Alors qu'avec cet épisode tragique qui aurait pu constituer un déclic au réveil de la gauche, le PS avait l'occasion de renouer avec ses valeurs originelles, elle confirme son décrochage électoral – conforté lors du scrutin de décembre (23,33% des voix au 1er tour, contre 29,14% aux régionales de mars 2010) – et sa dimension purement gestionnaire et technocrate. Les usurpations d'identité et les fraudes avérées lors du pseudo-référendum interne du Parti socialiste sur « l'unité de la gauche » aux élections régionales, organisé en octobre 2015, confirmaient par ailleurs, dans la continuité des primaires frauduleuses ayant opposé en 2008 Ségolène Royal à Martine Aubry, la dimension véreuse de ce grand corps malade, de cet assemblage d'élus et de fonctionnaires, qu'est le PS.
La vie politique française dans une impasse
L'électeur français est dans une impasse. La classe politique ne se renouvèle pas, et cela se traduit entre autres par des générations politiques qui se succèdent sans porter de nouveau projet pour la France. D'une part, un pseudo-combat oppose la « droite dure », représentée par Copé hier, par Sarkozy aujourd'hui ; à la « droite centro-libérale », incarnée par François Fillon en 2012, par Alain Juppé à présent. Clivage artificiel en réalité, puisque François Fillon et Nicolas Sarkozy, l'un Premier ministre et l'autre chef de l'État, ont pu s'accorder pendant cinq ans sur un programme commun (rédigé ensemble, de surcroît), et Alain Juppé lui-même a été ministre pendant deux ans sous la présidence Sarkozy (avec François Fillon à la tête du gouvernement) ; enfin, le mépris notoire de l'ancien président de la République pour Jean-François Copé montre bien que, dans cette histoire, les proximités idéologiques comptent peu. D'autre part, les « députés frondeurs » jouent aujourd'hui le rôle de « caution de gauche » assumé hier par Jean-Luc Mélenchon (avant qu'il ne quitte le Parti socialiste), par le Parti communiste (à l'époque de la Gauche plurielle) et par le courant interne du Nouveau parti socialiste (créé par Arnaud Montebourg, Vincent Peillon et Benoît Hamon). Mais comme toujours, la « gauche du parti » sera la cocue du gouvernement socialiste, comme d'ailleurs la « droite du parti » des Républicains, qui se satisfait aujourd'hui de la rhétorique « dure » de Nicolas Sarkozy, rassemblera demain les grands déçus d'un gouvernement de droite.

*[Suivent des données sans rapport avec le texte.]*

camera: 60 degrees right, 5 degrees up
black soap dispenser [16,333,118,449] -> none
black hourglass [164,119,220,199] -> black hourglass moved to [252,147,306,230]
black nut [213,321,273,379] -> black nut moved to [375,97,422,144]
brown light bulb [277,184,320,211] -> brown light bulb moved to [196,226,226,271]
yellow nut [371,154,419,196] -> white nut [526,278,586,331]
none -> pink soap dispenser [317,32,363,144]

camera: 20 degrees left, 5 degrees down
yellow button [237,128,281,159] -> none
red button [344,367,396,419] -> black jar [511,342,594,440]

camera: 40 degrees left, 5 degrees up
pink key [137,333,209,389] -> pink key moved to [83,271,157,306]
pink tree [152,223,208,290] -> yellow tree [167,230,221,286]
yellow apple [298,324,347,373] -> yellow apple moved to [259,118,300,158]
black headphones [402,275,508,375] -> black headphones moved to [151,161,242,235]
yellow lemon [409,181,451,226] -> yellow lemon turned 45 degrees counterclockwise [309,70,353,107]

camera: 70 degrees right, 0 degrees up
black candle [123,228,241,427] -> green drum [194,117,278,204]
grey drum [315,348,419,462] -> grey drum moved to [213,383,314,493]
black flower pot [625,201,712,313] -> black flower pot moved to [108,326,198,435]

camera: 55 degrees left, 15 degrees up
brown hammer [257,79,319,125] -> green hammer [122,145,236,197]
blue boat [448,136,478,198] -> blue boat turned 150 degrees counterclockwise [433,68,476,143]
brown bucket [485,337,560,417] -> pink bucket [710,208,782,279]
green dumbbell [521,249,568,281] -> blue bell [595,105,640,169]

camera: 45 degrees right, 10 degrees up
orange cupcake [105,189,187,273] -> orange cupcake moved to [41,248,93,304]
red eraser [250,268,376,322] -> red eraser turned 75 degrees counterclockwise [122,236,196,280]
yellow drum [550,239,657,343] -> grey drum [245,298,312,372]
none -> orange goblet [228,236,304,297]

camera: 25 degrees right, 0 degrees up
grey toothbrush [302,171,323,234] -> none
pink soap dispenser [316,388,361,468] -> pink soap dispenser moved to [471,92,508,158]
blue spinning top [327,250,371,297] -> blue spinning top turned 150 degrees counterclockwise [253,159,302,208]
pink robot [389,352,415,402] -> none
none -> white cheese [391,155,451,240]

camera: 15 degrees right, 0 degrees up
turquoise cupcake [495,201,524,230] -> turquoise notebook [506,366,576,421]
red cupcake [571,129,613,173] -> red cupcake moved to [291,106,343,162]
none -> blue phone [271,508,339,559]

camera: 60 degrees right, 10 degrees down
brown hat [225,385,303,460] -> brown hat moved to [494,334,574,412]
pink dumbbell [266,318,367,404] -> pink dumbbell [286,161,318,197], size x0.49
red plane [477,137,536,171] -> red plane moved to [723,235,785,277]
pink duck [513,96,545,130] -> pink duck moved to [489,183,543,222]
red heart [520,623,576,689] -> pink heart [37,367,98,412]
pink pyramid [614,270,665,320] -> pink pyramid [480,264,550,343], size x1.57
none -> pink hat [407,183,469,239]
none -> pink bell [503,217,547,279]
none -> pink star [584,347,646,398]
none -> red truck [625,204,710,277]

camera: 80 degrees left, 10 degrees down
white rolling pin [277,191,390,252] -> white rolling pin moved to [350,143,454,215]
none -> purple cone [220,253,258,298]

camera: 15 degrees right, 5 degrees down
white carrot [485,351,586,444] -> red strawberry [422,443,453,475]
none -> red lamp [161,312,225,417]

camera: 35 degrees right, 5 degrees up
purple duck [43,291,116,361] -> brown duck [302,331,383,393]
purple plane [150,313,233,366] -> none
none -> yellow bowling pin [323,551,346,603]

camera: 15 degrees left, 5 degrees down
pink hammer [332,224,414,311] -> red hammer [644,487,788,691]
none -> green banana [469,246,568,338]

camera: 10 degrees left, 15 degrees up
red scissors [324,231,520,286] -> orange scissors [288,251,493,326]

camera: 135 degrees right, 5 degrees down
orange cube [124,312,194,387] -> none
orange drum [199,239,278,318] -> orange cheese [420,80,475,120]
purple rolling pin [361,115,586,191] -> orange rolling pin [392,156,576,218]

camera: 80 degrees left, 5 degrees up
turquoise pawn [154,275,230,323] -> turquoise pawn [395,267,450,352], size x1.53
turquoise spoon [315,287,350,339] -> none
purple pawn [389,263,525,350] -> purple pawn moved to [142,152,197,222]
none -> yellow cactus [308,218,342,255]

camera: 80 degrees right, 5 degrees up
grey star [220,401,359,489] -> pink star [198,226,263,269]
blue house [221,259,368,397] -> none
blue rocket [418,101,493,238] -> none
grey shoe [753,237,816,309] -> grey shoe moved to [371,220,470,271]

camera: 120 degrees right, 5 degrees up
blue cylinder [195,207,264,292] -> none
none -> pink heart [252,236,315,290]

Alors que l'extrême-gauche, même en incluant EE-Les Verts et le Parti de Gauche, dépasse à peine la barre des 10% à l'échelle nationale, et sombre toujours plus dans le néant électoral, le Front national est à présent conforté par son image, qui évoque le renouvellement du personnel politique autant qu'une offre idéologique alternative et, pour de plus en plus de gens, crédible – la perspective pour 2016 d'un changement de nom du parti devrait encore participer à sa « dédiabolisation ». La responsabilité de cette dégradation du climat politique, qui accouche du tripartisme actuel, revient à un gouvernement sourd aux avertissements des électeurs et à une opposition aussi opportuniste qu'inaudible. Comme bien souvent dans l'Histoire, il se peut que la surdité de nos dirigeants politiques se finisse dans le sang et les larmes. Et à un Manuel Valls qui annonce « un risque de guerre civile » en cas de victoire électorale du FN, on a envie de dire, tout en soulignant notre peu de sympathie pour les idées d'extrême-droite, que la politique actuelle de son gouvernement, dans la continuité de celle de ses prédécesseurs, ne nous emmène pas sur des chemins plus tranquilles, bien au contraire.